Later I was wandering in a leafy suburb with some Iranian fans, chatting about the need for nuclear energy. "Why do you need all our oil when it is so hot in northern Europe?" one sweaty supporter asked me. I pointed him to a picture of Ivor Beeks' enormous converted Lexus and his cheeky grin turned to horror. "Can one man drive such a vehicle?" he pondered.
No, but he has a robot arm and petrol instead of semen.
World Cup Day Two
Plastic is an evil substance. I loathe the plastic sausages that some low-rent butchers place in their windows, their waxy nothingness luring nothing but flies.
There are too many plastic fans in Germany, most of them supporting England, hating Hargreaves, promoting St George, sweating like mules. The England game was like watching ants running round a frying pan, dodging the sunflower oil.
Threeeeeeeee points is a haul, though. Ein, Zwei, Drei. Fear and Loathing.
Trinidad saved the day, proving that a team made up of lower league icons can hold its own at the biggest tournament of them all. Extrapolating in a Cologne bar with a 10-year venison contract tucked in my shirt, I realised that the 2005-06 autumn Wycombe side, deep in The Project, could have probably got out of one of the groups in the 2006 World Cup. F, H or M at least.
I saw nothing in the Argentina game to please me. Even Maradona's health is a depressing confirmation of the need to be sensible. This heat is making me sweat bullets.
World Cup Day One
Emerging from the bratwurst fair with a proud string of peppered units tied round my neck, I plunged through the generic forest to see the start of the opening game.
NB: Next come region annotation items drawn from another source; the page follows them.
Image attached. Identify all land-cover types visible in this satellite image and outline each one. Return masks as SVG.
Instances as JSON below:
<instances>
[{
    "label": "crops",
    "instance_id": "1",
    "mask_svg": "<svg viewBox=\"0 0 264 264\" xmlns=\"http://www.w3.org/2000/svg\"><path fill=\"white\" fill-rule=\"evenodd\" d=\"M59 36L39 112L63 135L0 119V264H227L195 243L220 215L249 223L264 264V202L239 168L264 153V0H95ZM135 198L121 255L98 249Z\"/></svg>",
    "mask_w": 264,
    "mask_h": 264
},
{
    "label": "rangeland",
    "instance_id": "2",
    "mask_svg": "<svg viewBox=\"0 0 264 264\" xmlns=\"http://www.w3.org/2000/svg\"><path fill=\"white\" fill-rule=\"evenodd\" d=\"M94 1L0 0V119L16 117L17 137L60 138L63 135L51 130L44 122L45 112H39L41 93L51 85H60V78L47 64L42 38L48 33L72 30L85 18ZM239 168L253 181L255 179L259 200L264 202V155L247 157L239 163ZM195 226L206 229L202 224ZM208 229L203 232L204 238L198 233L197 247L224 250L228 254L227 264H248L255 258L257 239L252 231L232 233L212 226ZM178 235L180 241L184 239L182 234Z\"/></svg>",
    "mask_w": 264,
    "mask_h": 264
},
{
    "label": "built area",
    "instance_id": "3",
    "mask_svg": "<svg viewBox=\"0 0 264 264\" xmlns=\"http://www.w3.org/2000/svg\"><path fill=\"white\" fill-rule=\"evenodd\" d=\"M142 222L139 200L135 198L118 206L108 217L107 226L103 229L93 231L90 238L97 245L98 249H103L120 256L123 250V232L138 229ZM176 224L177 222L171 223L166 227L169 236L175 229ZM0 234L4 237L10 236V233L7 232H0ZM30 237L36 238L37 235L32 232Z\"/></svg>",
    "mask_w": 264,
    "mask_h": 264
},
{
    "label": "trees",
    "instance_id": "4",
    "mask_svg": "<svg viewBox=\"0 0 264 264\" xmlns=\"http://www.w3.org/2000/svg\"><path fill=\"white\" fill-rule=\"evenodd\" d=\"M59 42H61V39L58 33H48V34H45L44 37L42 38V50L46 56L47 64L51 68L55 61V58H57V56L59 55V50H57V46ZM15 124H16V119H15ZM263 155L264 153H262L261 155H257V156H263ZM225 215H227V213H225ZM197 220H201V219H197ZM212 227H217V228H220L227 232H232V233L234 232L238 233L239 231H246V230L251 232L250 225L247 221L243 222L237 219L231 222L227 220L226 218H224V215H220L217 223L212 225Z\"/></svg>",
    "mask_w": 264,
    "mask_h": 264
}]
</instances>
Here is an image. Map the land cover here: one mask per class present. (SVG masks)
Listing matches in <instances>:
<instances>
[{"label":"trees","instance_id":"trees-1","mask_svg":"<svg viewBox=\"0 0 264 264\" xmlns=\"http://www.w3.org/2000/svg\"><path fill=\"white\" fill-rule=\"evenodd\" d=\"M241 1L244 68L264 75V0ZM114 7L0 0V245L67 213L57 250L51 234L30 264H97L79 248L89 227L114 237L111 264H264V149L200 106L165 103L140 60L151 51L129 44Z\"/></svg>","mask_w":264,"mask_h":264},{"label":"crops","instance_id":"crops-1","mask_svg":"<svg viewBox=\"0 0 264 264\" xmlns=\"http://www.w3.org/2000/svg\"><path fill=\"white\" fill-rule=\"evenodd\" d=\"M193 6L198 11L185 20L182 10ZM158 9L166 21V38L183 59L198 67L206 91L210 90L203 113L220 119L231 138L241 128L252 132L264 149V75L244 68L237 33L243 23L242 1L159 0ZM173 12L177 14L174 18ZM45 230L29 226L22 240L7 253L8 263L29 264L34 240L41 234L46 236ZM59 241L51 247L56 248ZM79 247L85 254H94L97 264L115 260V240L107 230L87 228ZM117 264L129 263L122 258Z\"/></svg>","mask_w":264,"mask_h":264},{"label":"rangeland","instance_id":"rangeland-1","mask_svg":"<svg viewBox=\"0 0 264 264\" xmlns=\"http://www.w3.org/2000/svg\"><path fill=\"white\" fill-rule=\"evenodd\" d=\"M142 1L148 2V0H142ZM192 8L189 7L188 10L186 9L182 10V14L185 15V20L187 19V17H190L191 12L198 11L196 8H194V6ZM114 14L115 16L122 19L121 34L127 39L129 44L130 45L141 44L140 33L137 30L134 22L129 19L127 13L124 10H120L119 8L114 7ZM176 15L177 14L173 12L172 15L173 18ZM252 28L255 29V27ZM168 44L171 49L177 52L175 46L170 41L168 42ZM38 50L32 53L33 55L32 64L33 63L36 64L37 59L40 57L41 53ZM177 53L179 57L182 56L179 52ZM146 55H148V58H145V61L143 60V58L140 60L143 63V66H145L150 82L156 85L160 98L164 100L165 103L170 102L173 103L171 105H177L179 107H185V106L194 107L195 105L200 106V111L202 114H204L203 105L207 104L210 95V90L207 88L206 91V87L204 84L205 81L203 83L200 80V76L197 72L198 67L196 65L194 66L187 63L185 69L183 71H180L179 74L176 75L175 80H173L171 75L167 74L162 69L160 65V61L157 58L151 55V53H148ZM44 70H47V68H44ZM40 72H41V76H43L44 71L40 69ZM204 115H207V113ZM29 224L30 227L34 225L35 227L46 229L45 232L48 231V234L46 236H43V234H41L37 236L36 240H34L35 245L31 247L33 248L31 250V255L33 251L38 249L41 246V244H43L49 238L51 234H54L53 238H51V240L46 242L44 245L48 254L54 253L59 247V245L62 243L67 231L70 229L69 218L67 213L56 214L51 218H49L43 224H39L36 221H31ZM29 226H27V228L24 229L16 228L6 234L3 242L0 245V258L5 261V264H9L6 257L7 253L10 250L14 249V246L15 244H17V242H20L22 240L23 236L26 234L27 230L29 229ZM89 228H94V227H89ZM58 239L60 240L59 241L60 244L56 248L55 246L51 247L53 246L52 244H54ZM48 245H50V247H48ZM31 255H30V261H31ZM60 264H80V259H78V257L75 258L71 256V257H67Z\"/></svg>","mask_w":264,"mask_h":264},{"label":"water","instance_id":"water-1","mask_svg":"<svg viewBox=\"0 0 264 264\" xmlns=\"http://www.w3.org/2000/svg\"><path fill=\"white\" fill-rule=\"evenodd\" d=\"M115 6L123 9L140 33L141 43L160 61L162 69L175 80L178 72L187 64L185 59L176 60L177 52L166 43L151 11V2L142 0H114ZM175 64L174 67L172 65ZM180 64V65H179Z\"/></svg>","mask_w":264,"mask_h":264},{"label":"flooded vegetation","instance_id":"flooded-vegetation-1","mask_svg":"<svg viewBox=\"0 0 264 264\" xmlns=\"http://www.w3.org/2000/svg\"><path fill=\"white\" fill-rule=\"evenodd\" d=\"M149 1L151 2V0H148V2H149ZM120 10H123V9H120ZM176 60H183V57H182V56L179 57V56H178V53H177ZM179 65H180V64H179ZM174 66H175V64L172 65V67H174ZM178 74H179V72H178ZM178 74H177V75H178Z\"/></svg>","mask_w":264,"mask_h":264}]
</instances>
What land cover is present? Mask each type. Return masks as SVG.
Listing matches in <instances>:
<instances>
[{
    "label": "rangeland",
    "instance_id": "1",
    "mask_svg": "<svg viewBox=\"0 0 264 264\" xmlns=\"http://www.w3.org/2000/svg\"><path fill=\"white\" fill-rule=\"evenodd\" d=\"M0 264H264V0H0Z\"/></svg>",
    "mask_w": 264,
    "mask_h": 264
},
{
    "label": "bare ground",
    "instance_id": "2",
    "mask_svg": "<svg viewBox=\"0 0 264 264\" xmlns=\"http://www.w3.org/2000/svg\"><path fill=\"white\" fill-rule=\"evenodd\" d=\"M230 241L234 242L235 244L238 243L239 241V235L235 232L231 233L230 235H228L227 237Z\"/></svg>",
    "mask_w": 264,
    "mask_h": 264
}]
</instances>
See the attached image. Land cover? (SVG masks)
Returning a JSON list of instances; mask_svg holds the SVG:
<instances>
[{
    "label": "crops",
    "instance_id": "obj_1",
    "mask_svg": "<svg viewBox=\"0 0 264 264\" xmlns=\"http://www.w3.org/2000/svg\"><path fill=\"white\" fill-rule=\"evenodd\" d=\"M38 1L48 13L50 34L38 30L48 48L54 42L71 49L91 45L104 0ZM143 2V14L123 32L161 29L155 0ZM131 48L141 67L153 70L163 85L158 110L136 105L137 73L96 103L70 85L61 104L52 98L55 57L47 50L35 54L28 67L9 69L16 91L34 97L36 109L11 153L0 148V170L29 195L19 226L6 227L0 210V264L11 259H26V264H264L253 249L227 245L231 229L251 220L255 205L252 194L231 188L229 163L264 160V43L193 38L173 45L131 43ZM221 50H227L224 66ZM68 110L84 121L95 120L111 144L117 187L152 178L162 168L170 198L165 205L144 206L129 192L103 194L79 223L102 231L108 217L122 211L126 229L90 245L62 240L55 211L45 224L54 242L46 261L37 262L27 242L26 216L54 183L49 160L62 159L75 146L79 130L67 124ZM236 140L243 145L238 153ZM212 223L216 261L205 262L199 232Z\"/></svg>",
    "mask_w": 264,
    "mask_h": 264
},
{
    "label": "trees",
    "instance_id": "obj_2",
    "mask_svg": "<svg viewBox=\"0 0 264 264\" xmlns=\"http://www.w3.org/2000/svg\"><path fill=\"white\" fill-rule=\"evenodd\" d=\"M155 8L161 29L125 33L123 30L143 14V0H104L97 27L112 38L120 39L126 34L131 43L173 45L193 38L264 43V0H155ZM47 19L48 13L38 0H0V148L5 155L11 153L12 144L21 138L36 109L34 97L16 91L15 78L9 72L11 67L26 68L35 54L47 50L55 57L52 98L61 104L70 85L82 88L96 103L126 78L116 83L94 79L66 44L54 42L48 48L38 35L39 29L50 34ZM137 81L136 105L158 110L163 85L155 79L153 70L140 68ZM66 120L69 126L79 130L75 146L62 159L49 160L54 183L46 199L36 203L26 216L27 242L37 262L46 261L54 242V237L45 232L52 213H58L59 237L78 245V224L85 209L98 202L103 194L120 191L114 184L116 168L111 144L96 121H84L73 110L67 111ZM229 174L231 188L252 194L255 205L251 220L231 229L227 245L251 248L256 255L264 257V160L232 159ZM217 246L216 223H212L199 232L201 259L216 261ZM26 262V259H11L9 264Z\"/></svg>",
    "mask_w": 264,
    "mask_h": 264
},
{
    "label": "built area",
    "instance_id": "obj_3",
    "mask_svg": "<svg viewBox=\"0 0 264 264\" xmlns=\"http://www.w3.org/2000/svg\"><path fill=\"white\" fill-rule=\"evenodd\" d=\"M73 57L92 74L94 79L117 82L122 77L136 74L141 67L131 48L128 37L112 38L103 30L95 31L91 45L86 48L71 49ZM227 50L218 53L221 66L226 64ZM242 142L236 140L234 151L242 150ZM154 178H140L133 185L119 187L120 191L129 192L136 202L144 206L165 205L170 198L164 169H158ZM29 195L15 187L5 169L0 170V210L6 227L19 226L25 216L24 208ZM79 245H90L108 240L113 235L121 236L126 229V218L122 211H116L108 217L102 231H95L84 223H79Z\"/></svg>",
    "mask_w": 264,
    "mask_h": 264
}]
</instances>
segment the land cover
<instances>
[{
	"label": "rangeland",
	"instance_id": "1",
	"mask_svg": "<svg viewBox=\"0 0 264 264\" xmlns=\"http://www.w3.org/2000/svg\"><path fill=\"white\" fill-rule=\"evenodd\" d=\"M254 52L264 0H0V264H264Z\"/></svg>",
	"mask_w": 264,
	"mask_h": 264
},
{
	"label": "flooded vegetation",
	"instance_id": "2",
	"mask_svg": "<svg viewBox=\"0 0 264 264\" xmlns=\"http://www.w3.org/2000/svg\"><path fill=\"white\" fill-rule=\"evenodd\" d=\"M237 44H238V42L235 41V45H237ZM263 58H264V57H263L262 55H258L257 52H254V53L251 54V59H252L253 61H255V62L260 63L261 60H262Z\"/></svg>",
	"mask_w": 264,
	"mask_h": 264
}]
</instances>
Costa Rica played open, the German defence was weaker than a NASA cardboard re-entry capsule but the foul Huns still scored four, thanks mainly to the ball, purchased by the ref from out of a string bag at a Texaco garage near Ipswich the day before the competition began. He had been given permission from FIFA do so but only when he had recharged his phonecard.
That ball bent and swerved like a Tony Leese three-course special and while it may look good on television, let me tell you, here in Germany there was anguish. They like their balls hard, strong and pure in the Fatherland and these ones look wafty.
The second game was end to end and the Poles took one on the chin from the Quito Angels. My cellphone trilled and the sight of a message from Jixz656 was enough to keep me entertained through the night
"Hey you! Crazy agme we lost to Ecudoors, Krakow on fire I punched a man and he was a police and now my FIFAworldcup is looking from inside prison!!!!!!!"
Three games tomorrow, I'll be at none of them, I have to open a carvery in Cologne. Easy meat.